A service desk has a broader scope of work starting from business process integration facilitation, maintenance of service infrastructure through maintaining routine activities and issue resolving. It has a complete lifecycle which starts from the end user and ends with a resolution provided by the IT organization that is responsible for managing the services. With the increased managed IT Services in Hong Kong, it is evident for the organizations to look forward to improving IT Service Desk scenario, as quickly as possible.
What is the difference between “help desk” and “service desk”?
There are terms like “help desk” that are used along with service desk often. Now the question is, is there any difference between the two or they are just synonyms?
The answer is: Both are possible.
It depends on some factors like – the type of service that an organization is using, the end users and most importantly, the process and agreement have decided between the provider and the user.
However, as per the definitions of ITIL, we can say, a help desk is a subset of the service desk. Let’s take a look at how both works.
IT Helpdesk:
- The primary goal of IT help desk is typically seen as a quick solution provider to the immediate issues and requests from the end users
- Helpdesk provides incident(tickets) management with L1 and L2 level of support
- Escalation of issues if required is done by IT Help Desk
- Stick to the Service Level Agreements
IT Service Desk:
- A complete set of a managed IT services is the key responsibility of IT Service Desk.
- Can be included support level from L1, L2, L3, L4, and SMEs.
- Integrate with the other services like Change Management, Release Management, Problem Management or Configuration Management to support them with information flow.
- Advanced solutions and resolution of the escalation requests, made by the Help Desk team. Implementations, client management, downtime management etc are also part of the IT Service Desk Team.
How does an IT Service Desk work?
IT Service Desk works typically on the incident management system. An incident is an issue/request generated or logged by the end user in the system that needs to be resolved by the IT Service Desk and the provider. Service desk acts as a single point of contact for the end user to log an issue/request to the support staffs of the service provider. It follows a complete workflow to get the jobs done.
Here is the flowchart of the issues/incidents from logging to resolving by a service desk
Here is the flowchart of the issues/incidents from logging to resolving by a service desk.
Image Source: http://www.bmcsoftware.in
Let’s explain the process to you now:
- End-user raises an incident through phone call/incident management platform/Phone call.
- The L1 and L2 staffs read and start working on the incident according to the priority.
- Incident priority is decided on the basis of SLA signed by the service provider and the user organization.
- Next, the L1 staff identifies the incident and check if it an incident at all.
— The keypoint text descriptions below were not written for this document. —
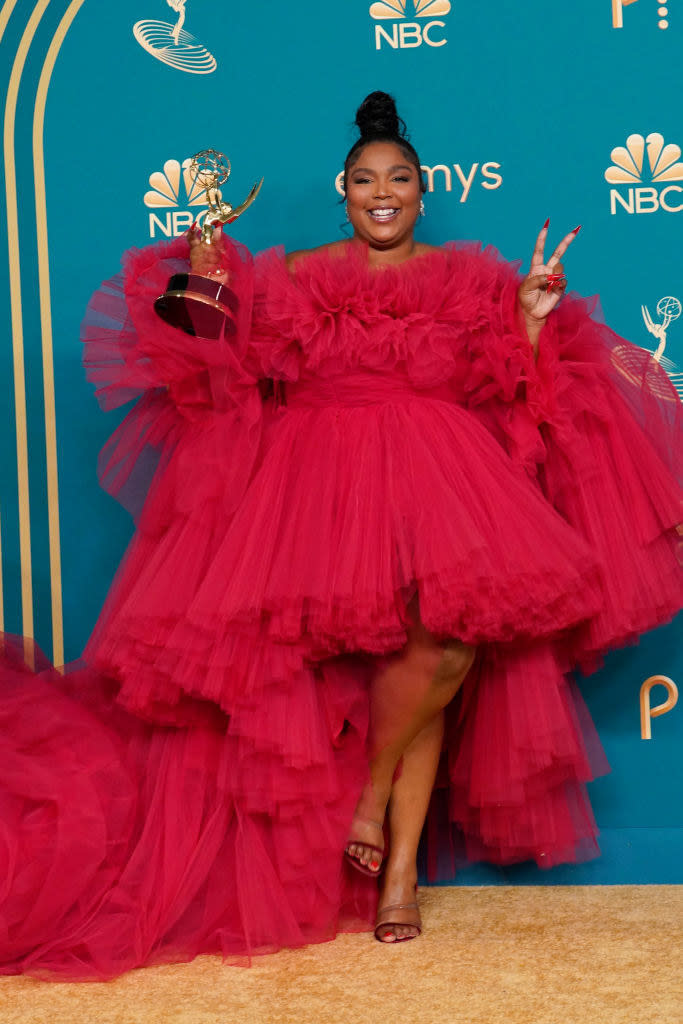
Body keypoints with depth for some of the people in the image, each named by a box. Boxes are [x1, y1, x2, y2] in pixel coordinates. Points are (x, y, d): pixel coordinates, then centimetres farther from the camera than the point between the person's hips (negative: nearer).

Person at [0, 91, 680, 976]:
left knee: (448, 640, -21)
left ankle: (399, 869, -5)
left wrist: (534, 318, -1)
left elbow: (509, 397, 11)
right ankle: (388, 841, -2)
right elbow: (237, 380, 6)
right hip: (327, 480, -1)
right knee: (436, 645, -20)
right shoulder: (298, 276, 14)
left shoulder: (469, 281, 16)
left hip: (438, 478, 1)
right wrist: (211, 289, -2)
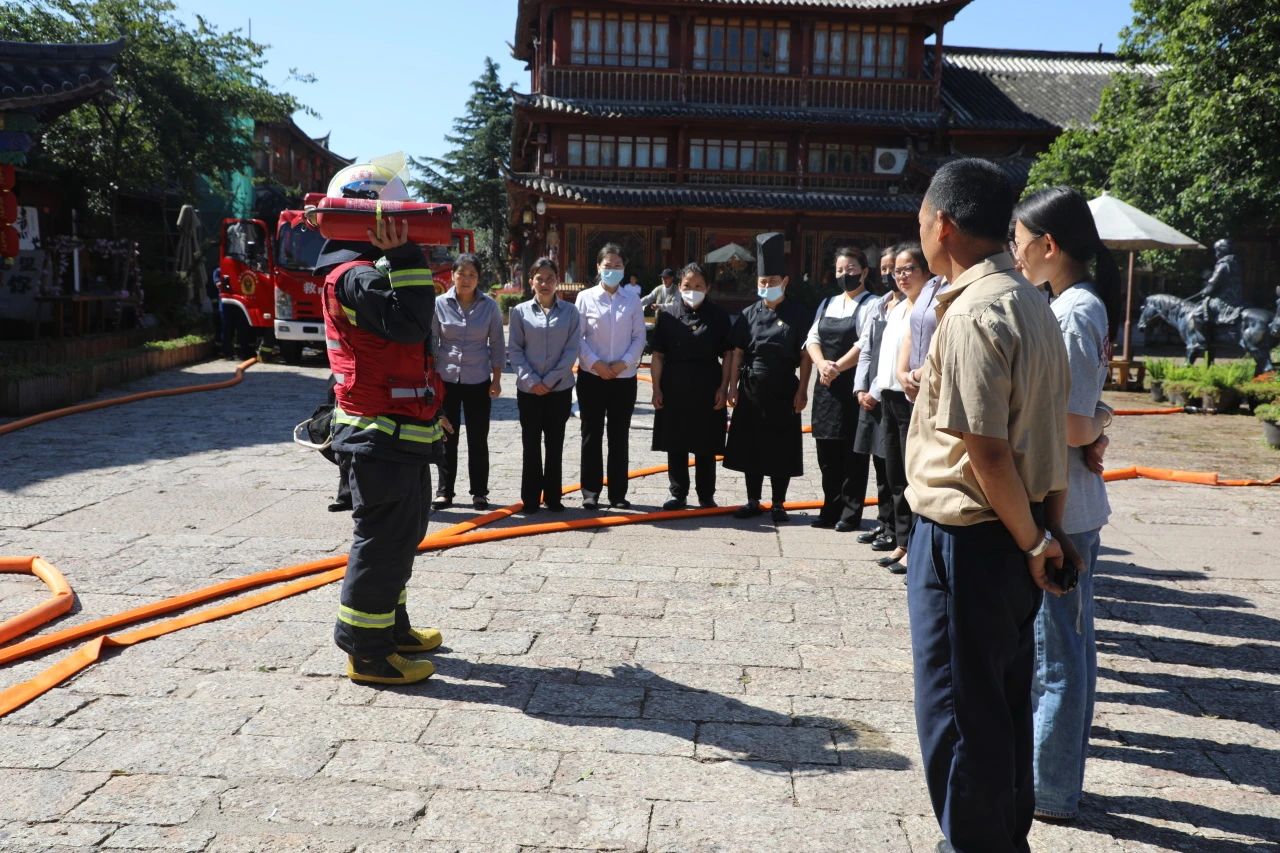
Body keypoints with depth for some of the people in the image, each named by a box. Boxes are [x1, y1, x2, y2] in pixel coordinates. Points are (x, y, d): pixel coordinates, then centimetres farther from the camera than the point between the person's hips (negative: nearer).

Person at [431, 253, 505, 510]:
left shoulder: (489, 306, -1)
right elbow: (431, 342, 2)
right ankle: (444, 491, 16)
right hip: (446, 379, 0)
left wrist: (496, 379, 1)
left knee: (478, 440, 5)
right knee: (447, 438, 6)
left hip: (478, 381, 0)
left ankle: (479, 492, 16)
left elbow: (497, 344, 3)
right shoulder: (440, 304, -3)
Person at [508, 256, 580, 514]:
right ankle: (531, 498, 15)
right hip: (529, 389, 0)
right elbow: (514, 350, 0)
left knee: (555, 444, 7)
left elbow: (572, 350, -3)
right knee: (531, 444, 6)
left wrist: (550, 380, -10)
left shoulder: (569, 311, 1)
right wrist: (530, 380, -11)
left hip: (560, 388, 0)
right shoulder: (520, 311, 1)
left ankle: (553, 497, 17)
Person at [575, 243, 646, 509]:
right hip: (592, 377, -1)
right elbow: (577, 337, -4)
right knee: (592, 435, 6)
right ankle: (590, 491, 15)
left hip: (624, 378, 1)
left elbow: (639, 337, 2)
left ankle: (618, 492, 17)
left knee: (619, 436, 8)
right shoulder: (586, 298, -2)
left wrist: (623, 362, -12)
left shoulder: (632, 301, 2)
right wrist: (595, 363, -14)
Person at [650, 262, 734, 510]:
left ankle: (706, 496, 18)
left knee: (705, 447, 7)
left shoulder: (719, 316, 2)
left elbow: (727, 355, 3)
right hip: (674, 390, 1)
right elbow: (658, 356, 3)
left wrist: (723, 388, -4)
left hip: (707, 391, -1)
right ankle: (678, 495, 18)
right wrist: (656, 388, -2)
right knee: (675, 446, 7)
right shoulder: (667, 314, 3)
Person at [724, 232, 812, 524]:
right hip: (751, 389, 3)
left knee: (781, 449, 4)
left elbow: (805, 354, -3)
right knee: (750, 446, 8)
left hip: (782, 390, -2)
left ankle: (778, 505, 16)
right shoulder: (749, 314, 4)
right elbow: (737, 353, 5)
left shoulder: (798, 314, -3)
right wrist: (733, 387, 0)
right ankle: (753, 502, 20)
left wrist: (802, 390, -8)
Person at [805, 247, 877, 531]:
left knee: (852, 452, -1)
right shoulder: (827, 304, 17)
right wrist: (822, 364, -9)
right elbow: (812, 338, 9)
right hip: (826, 386, 7)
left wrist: (838, 367, -17)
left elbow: (866, 345, -14)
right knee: (827, 451, 10)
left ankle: (851, 512, 7)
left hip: (854, 385, -6)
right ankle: (831, 508, 21)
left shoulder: (870, 305, -3)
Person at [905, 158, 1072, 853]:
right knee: (1004, 702, 21)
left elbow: (986, 449, -23)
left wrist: (1032, 541, -11)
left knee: (958, 715, 6)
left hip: (966, 539, -9)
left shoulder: (972, 313, -20)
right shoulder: (1031, 303, 9)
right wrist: (1048, 530, 14)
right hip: (1018, 534, 10)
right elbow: (1050, 429, 11)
- If user request gets identified as an incident, it is logged into the system with complete information. It then becomes a ticket.
- Then, the ticket is assigned, in which, category and sub-category of the issue are defined.
- If the ticket is of high priority and if it needs any special permission to resolve, needs outage, or big change/upgrade/installation, it goes to the next level support.
- After the thorough initial diagnosis, the incident gets escalated to the concert team/person or authority.
- Most of the incidents are resolved by the support team. They provide a resolution.
- Incident is marked as “resolved” by the team.
- If the end user is happy with the results, he marks the ticket as “Closed”
- If the user is not happy with the solution, he can reopen/escalate it with remarks in it.
There are few statuses that a ticket or incident can have –
- New
- Assigned
- In-Progress
- Resolved
- Closed
- Reopened
These statuses are assigned to the tickets according to their current status.
The main benefit of a managed IT service is to give the organization a smooth flow to achieve the desired solutions to each of the end users. IT does more than that too. The final output of all the incidents is – data. This data determines the trends of issues coming, trends of finding a solution, scope of improvement in the quality of services to decrease the similar type of issues reported etc. These are determined through the dashboards and metrics created by the data.
The complete flow and process of the service desk data let the organization make better business decisions. Isn’t what you want?